Multiple Republican lawmakers in the House had refused to support the initial version because it would have eliminated funding to fight the Ebola virus, amid emergence of a new outbreak in Central Africa. Others, mostly from New York and New Jersey, were skittish about eliminating money set aside from Hurricane Sandy recovery work. So the White House agreed this week to make concessions that would jolt the legislative effort back to life.
Officials released a revised package on Tuesday that backs away from cuts to anti-Ebola and hurricane recovery cash, though it maintained $7 billion in cuts to the Children’s Health Insurance Program. Those reductions have opened up a tough line of attack from Democrats, even after nonpartisan budget officials confirmed that the measure would have no effect on the health program for kids.
“$7 billion for sick kids. It’s really unbelievable if you stop and consider it," Rep. Joe Crowley (R-N.Y.) shouted from the House floor Thursday. "Republicans are asking children to pay for their tax cut to the rich."
Democrats on the Senate Budget Committee attacked the GOP’s bill as “nothing more than a PR stunt,” arguing that the Republican tax overhaul cost 1,300 times as much as the so-called rescissions package would save.
Just one day before the bill landed on the House floor, a fight over the children’s health care program erupted in a closed-door House GOP meeting, with multiple lawmakers expressing concerns about the optics of those cuts ahead of the November elections.
The same day, leaders of the conservative Republican Study Committee said in a sit-down with House Speaker Paul Ryan that they wanted a vote on the rescissions package before agreeing to back any spending bills.
“In this conference, you sometimes have to draw a line in the sand,” Walker said Thursday before the vote.
The White House’s revisions didn’t win the votes of every GOP holdout. Rep. Mario Diaz-Balart (R-Fla.), for example, said the latest version was “better,” but voiced concerns with cutbacks to a low-income housing program.
“I commend them for looking at where we can save money. That’s a good thing," Diaz-Balart said. "But now we’re down to probably less than $1 billion, and some policy issues. Cutting money from a program to get people from dependency to self-sufficiency is probably not something we should do."
The $15 billion in cuts marks the largest-ever rescissions package in history and is far less of a lightning rod than Trump himself once imagined. After this spring’s funding battle, the president vowed to use the obscure budget tool to claw back money from the trillion-dollar omnibus bill.
That changed after House Majority Leader Kevin McCarthy quietly helped convince White House officials to lower their sights and instead produce a mostly controversy-free bill intended to reclaim unspent funding from past years.
Rep. Tom Cole (R-Okla.), a co-sponsor of the bill, described it as an attempt to “weed the garden.”
“I started out as a skeptic," Cole said. "I actually raised questions about this, because I was afraid it would undo a carefully negotiated deal. It doesn’t do that."

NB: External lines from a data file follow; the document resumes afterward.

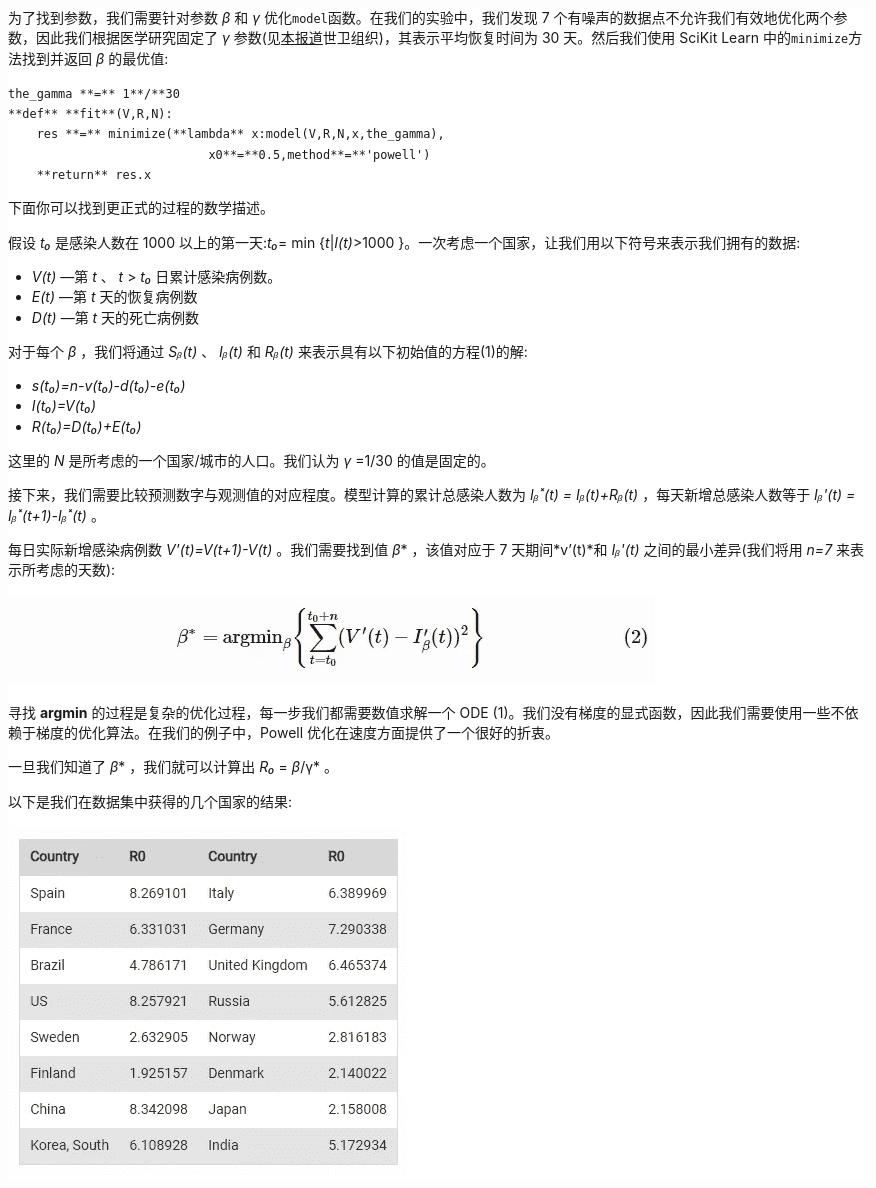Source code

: 为了找到参数，我们需要针对参数 *β* 和 *γ* 优化`model`函数。在我们的实验中，我们发现 7 个有噪声的数据点不允许我们有效地优化两个参数，因此我们根据医学研究固定了 *γ* 参数(见[本报道](https://www.who.int/docs/default-source/coronaviruse/who-china-joint-mission-on-covid-19-final-report.pdf)世卫组织)，其表示平均恢复时间为 30 天。然后我们使用 SciKit Learn 中的`minimize`方法找到并返回 *β* 的最优值:

```
the_gamma **=** 1**/**30
**def** **fit**(V,R,N):
    res **=** minimize(**lambda** x:model(V,R,N,x,the_gamma),
                            x0**=**0.5,method**=**'powell')
    **return** res.x
```

下面你可以找到更正式的过程的数学描述。

假设 *t₀* 是感染人数在 1000 以上的第一天:*t₀*= min {*t*|*I(t)*>1000 }。一次考虑一个国家，让我们用以下符号来表示我们拥有的数据:

*   *V(t)* —第 *t* 、 *t* > *t₀* 日累计感染病例数。
*   *E(t)* —第 *t* 天的恢复病例数
*   *D(t)* —第 *t* 天的死亡病例数

对于每个 *β* ，我们将通过 *Sᵦ(t)* 、 *Iᵦ(t)* 和 *Rᵦ(t)* 来表示具有以下初始值的方程(1)的解:

*   *s(t₀)=n-v(t₀)-d(t₀)-e(t₀)*
*   *I(t₀)=V(t₀)*
*   *R(t₀)=D(t₀)+E(t₀)*

这里的 *N* 是所考虑的一个国家/城市的人口。我们认为 *γ* =1/30 的值是固定的。

接下来，我们需要比较预测数字与观测值的对应程度。模型计算的累计总感染人数为 *Iᵦ˟(t) = Iᵦ(t)+Rᵦ(t)* ，每天新增总感染人数等于 *Iᵦ'(t) = Iᵦ˟(t+1)-Iᵦ˟(t)* 。

每日实际新增感染病例数 *V'(t)=V(t+1)-V(t)* 。我们需要找到值 *β** ，该值对应于 7 天期间*v’(t)*和 *Iᵦ'(t)* 之间的最小差异(我们将用 *n=7* 来表示所考虑的天数):

![](img/d0dce6206370ff9e59ae3a32506d6906.png)

寻找 **argmin** 的过程是复杂的优化过程，每一步我们都需要数值求解一个 ODE (1)。我们没有梯度的显式函数，因此我们需要使用一些不依赖于梯度的优化算法。在我们的例子中，Powell 优化在速度方面提供了一个很好的折衷。

一旦我们知道了 *β** ，我们就可以计算出 *R₀* = *β*/γ* 。

以下是我们在数据集中获得的几个国家的结果:

![](img/7824cc5c7b710497fc0f2c155d325997.png)

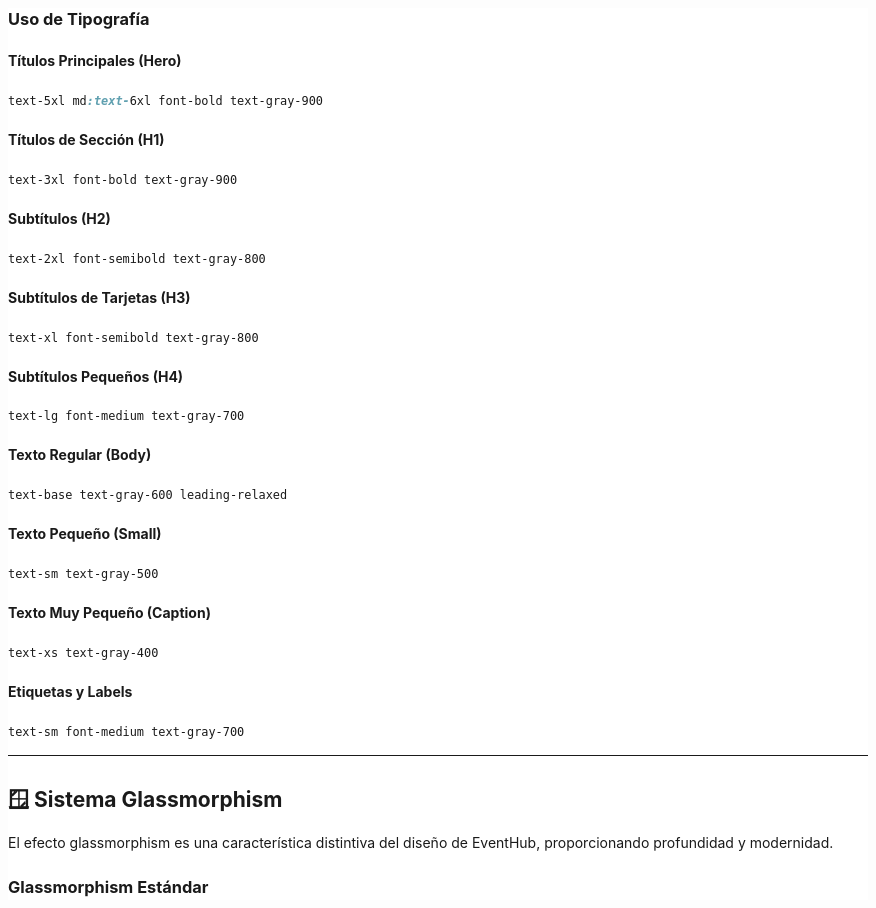 ### Uso de Tipografía

#### Títulos Principales (Hero)
```css
text-5xl md:text-6xl font-bold text-gray-900
```

#### Títulos de Sección (H1)
```css
text-3xl font-bold text-gray-900
```

#### Subtítulos (H2)
```css
text-2xl font-semibold text-gray-800
```

#### Subtítulos de Tarjetas (H3)
```css
text-xl font-semibold text-gray-800
```

#### Subtítulos Pequeños (H4)
```css
text-lg font-medium text-gray-700
```

#### Texto Regular (Body)
```css
text-base text-gray-600 leading-relaxed
```

#### Texto Pequeño (Small)
```css
text-sm text-gray-500
```

#### Texto Muy Pequeño (Caption)
```css
text-xs text-gray-400
```

#### Etiquetas y Labels
```css
text-sm font-medium text-gray-700
```

---

## 🪟 Sistema Glassmorphism

El efecto glassmorphism es una característica distintiva del diseño de EventHub, proporcionando profundidad y modernidad.

### Glassmorphism Estándar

The Trump administration is already planning two more spending cutbacks, including one that would target money laid out under the fiscal 2018 spending package. The second proposal is expected before the midterm elections.
Fiscal hawks, like those at the Committee for a Responsible Federal Budget, are cautioning House Republicans not to take a victory lap on debt reduction after the rescissions bill.
“Rescissions are only a very small step forward in restraining spending,” the group wrote in a statement Thursday.
Adam Cancryn contributed to this report.